*Description of the task:* Exclude the pictures, and otherwise reproduce the data in full.

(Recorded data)
========

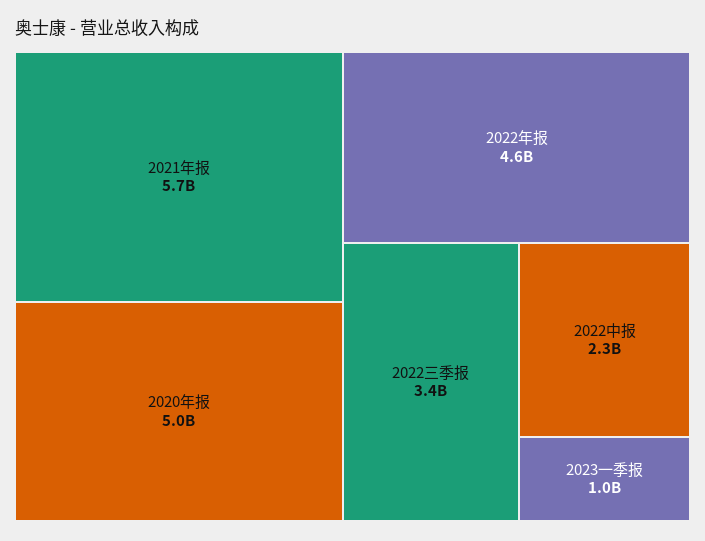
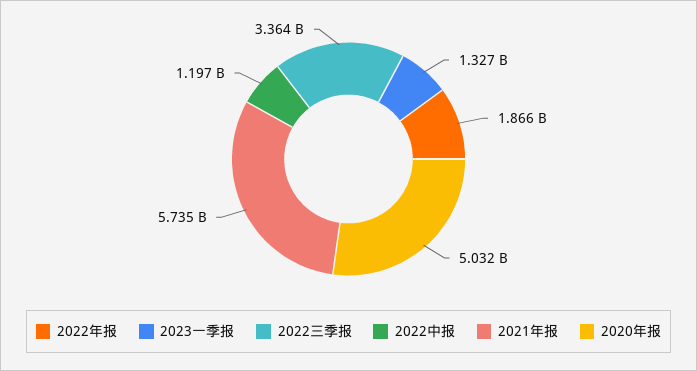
  {
    "2021年报": 5735000000,
    "2020年报": 5032000000,
-   "2022年报": 4600000000,
+   "2022年报": 1866000000,
    "2022三季报": 3364000000,
-   "2022中报": 2300000000,
+   "2022中报": 1197000000,
-   "2023一季报": 1000000000
+   "2023一季报": 1327000000
  }

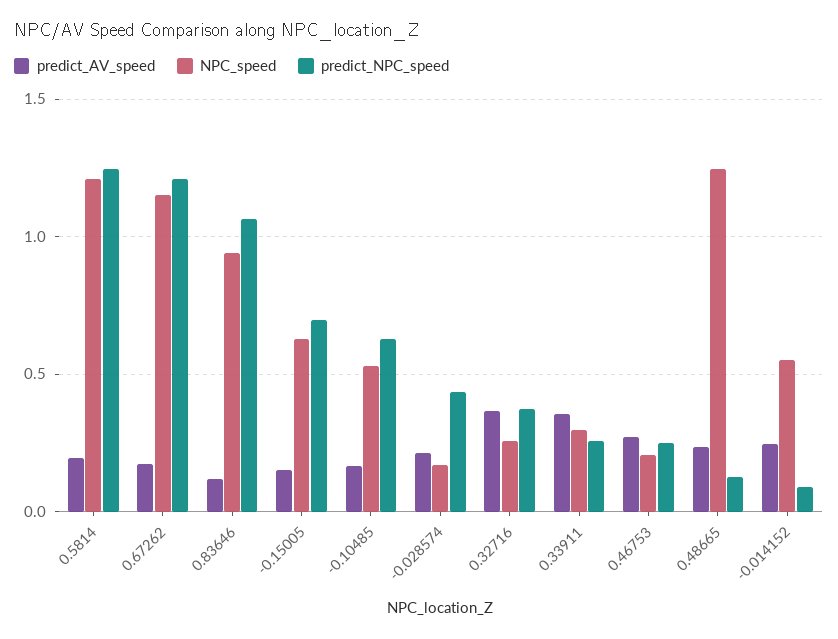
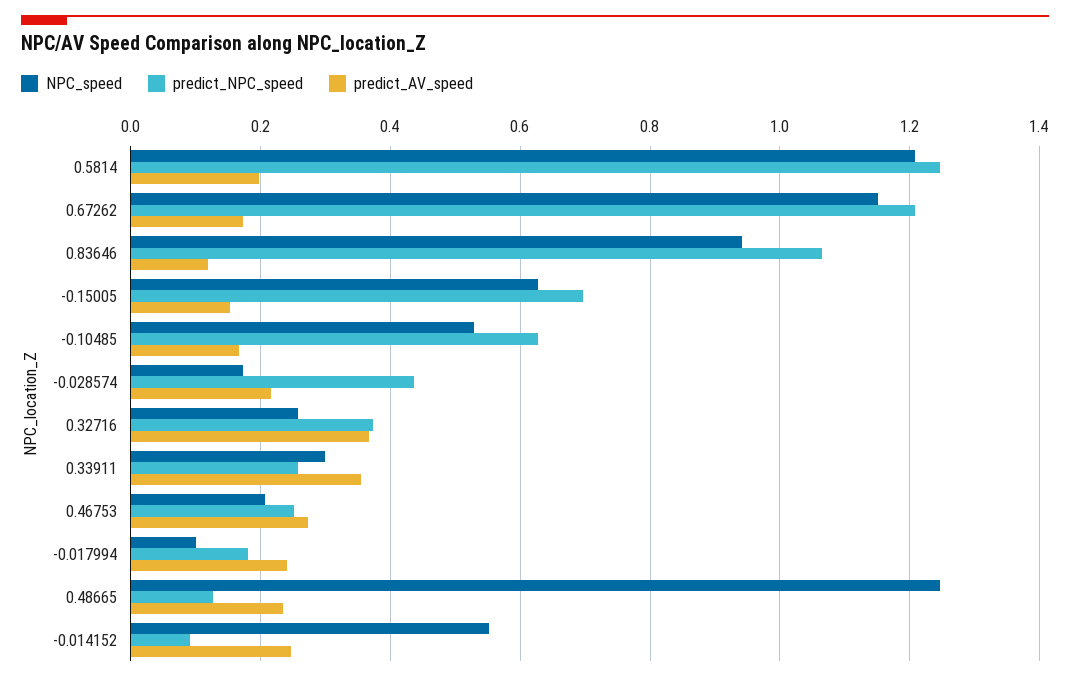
  {
    "predict_AV_speed": {
      "0.5814": 0.2,
      "0.67262": 0.18,
      "0.83646": 0.12,
      "-0.15005": 0.16,
      "-0.10485": 0.16,
      "-0.028574": 0.22,
      "0.32716": 0.36,
      "0.33911": 0.36,
      "0.46753": 0.28,
      "0.48665": 0.24,
-     "-0.014152": 0.24
+     "-0.014152": 0.24,
+     "-0.017994": 0.24
    },
    "NPC_speed": {
      "0.5814": 1.2,
      "0.67262": 1.16,
      "0.83646": 0.94,
      "-0.15005": 0.62,
      "-0.10485": 0.52,
      "-0.028574": 0.18,
      "0.32716": 0.26,
      "0.33911": 0.3,
      "0.46753": 0.2,
      "0.48665": 1.24,
-     "-0.014152": 0.56
+     "-0.014152": 0.56,
+     "-0.017994": 0.1
    },
    "predict_NPC_speed": {
      "0.5814": 1.24,
      "0.67262": 1.2,
      "0.83646": 1.06,
      "-0.15005": 0.7,
      "-0.10485": 0.62,
      "-0.028574": 0.44,
      "0.32716": 0.38,
      "0.33911": 0.26,
      "0.46753": 0.26,
      "0.48665": 0.12,
-     "-0.014152": 0.1
+     "-0.014152": 0.1,
+     "-0.017994": 0.18
    }
  }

========

*Solution to the exercise:*
  {
    "2021年报": 5735000000,
    "2020年报": 5032000000,
-   "2022年报": 4600000000,
+   "2022年报": 1866000000,
    "2022三季报": 3364000000,
-   "2022中报": 2300000000,
+   "2022中报": 1197000000,
-   "2023一季报": 1000000000
+   "2023一季报": 1327000000
  }

  {
    "predict_AV_speed": {
      "0.5814": 0.2,
      "0.67262": 0.18,
      "0.83646": 0.12,
      "-0.15005": 0.16,
      "-0.10485": 0.16,
      "-0.028574": 0.22,
      "0.32716": 0.36,
      "0.33911": 0.36,
      "0.46753": 0.28,
      "0.48665": 0.24,
-     "-0.014152": 0.24
+     "-0.014152": 0.24,
+     "-0.017994": 0.24
    },
    "NPC_speed": {
      "0.5814": 1.2,
      "0.67262": 1.16,
      "0.83646": 0.94,
      "-0.15005": 0.62,
      "-0.10485": 0.52,
      "-0.028574": 0.18,
      "0.32716": 0.26,
      "0.33911": 0.3,
      "0.46753": 0.2,
      "0.48665": 1.24,
-     "-0.014152": 0.56
+     "-0.014152": 0.56,
+     "-0.017994": 0.1
    },
    "predict_NPC_speed": {
      "0.5814": 1.24,
      "0.67262": 1.2,
      "0.83646": 1.06,
      "-0.15005": 0.7,
      "-0.10485": 0.62,
      "-0.028574": 0.44,
      "0.32716": 0.38,
      "0.33911": 0.26,
      "0.46753": 0.26,
      "0.48665": 0.12,
-     "-0.014152": 0.1
+     "-0.014152": 0.1,
+     "-0.017994": 0.18
    }
  }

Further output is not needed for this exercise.